[Extracted entries Boundary: Start]

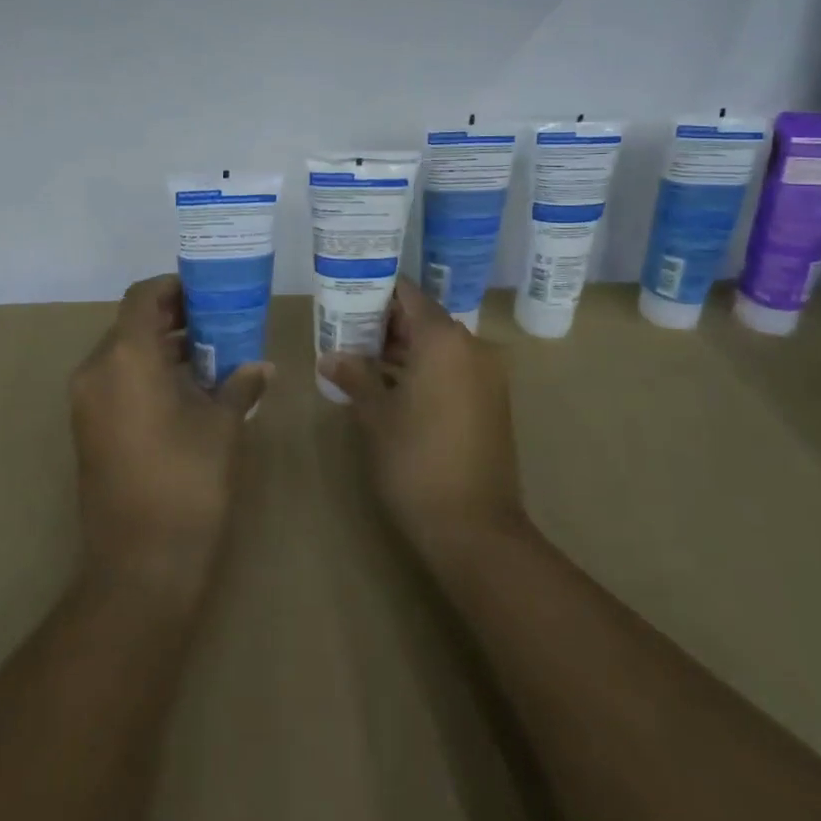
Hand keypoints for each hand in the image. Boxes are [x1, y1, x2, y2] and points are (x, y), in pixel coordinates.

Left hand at [70, 276, 271, 605]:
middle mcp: (96, 370)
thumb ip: (241, 385)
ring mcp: (86, 402)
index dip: (174, 287)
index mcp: (126, 357)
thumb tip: (262, 366)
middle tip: (217, 320)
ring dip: (160, 346)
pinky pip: (115, 381)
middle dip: (173, 316)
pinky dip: (146, 373)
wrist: (140, 565)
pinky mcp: (87, 429)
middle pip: (131, 323)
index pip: (142, 297)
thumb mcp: (222, 427)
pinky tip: (186, 389)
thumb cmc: (187, 482)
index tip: (208, 291)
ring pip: (122, 353)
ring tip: (209, 353)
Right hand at [318, 279, 526, 566]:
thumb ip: (354, 376)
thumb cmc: (416, 460)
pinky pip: (454, 369)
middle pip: (425, 319)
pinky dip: (426, 370)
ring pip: (440, 346)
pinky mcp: (492, 402)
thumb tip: (329, 356)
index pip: (408, 295)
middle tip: (348, 330)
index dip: (378, 292)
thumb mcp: (376, 415)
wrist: (475, 528)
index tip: (348, 295)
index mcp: (444, 340)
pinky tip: (393, 386)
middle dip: (387, 323)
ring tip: (363, 357)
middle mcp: (472, 347)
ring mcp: (487, 376)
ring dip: (406, 349)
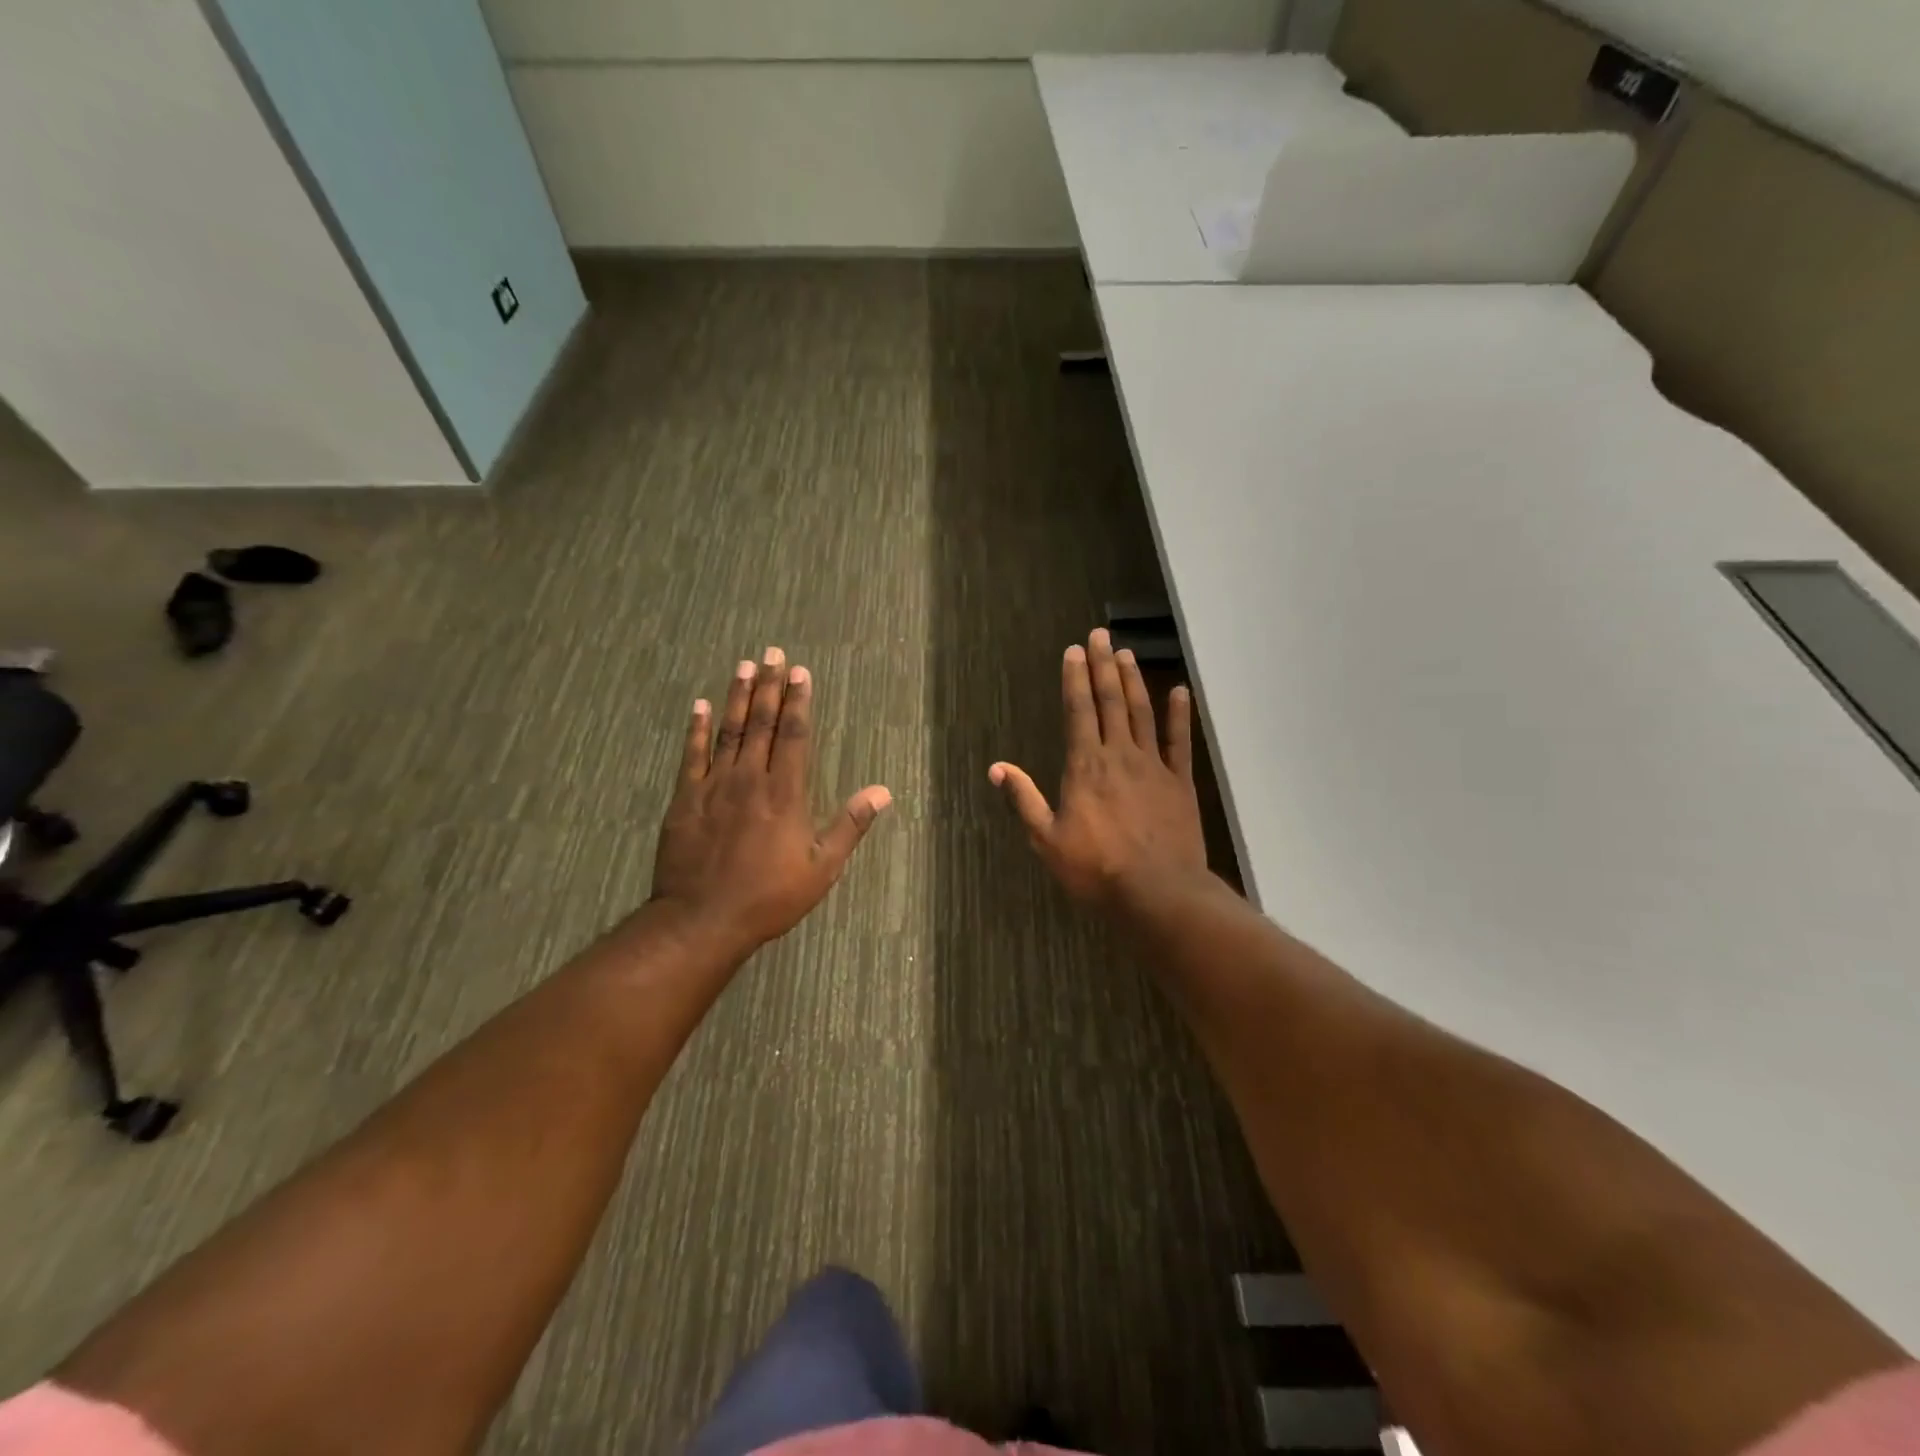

[Extracted entries Boundary: End]

_Task details_:
Going through the records above line by line, transcribe each one exactly and skip any pictures.

_Answer to this task_:
Hand keypoints for each hand in the image. Boxes are [x1, y1, x2, y2] and points are (x, y), in pixel coordinates.

Left hand at [70, 276, 271, 605]:
middle mcp: (96, 370)
thumb ip: (241, 385)
ring mcp: (86, 402)
index dip: (174, 287)
index mcp: (126, 357)
thumb tip: (262, 366)
middle tip: (217, 320)
ring dip: (160, 346)
pinky pip: (115, 381)
middle dip: (173, 316)
pinky dip: (146, 373)
wrist: (140, 565)
pinky mcp: (87, 429)
middle pip: (131, 323)
index pip: (142, 297)
thumb mcp: (222, 427)
pinky tip: (186, 389)
thumb cmc: (187, 482)
index tip: (208, 291)
ring pip: (122, 353)
ring tip: (209, 353)
Right hand at [318, 279, 526, 566]:
thumb ip: (354, 376)
thumb cmc: (416, 460)
pinky pip: (454, 369)
middle pip: (425, 319)
pinky dip: (426, 370)
ring pip: (440, 346)
pinky mcp: (492, 402)
thumb tip: (329, 356)
index pip: (408, 295)
middle tip: (348, 330)
index dip: (378, 292)
thumb mcp: (376, 415)
wrist: (475, 528)
index tip: (348, 295)
index mcp: (444, 340)
pinky tip: (393, 386)
middle dip: (387, 323)
ring tip: (363, 357)
middle mcp: (472, 347)
ring mcp: (487, 376)
ring dip: (406, 349)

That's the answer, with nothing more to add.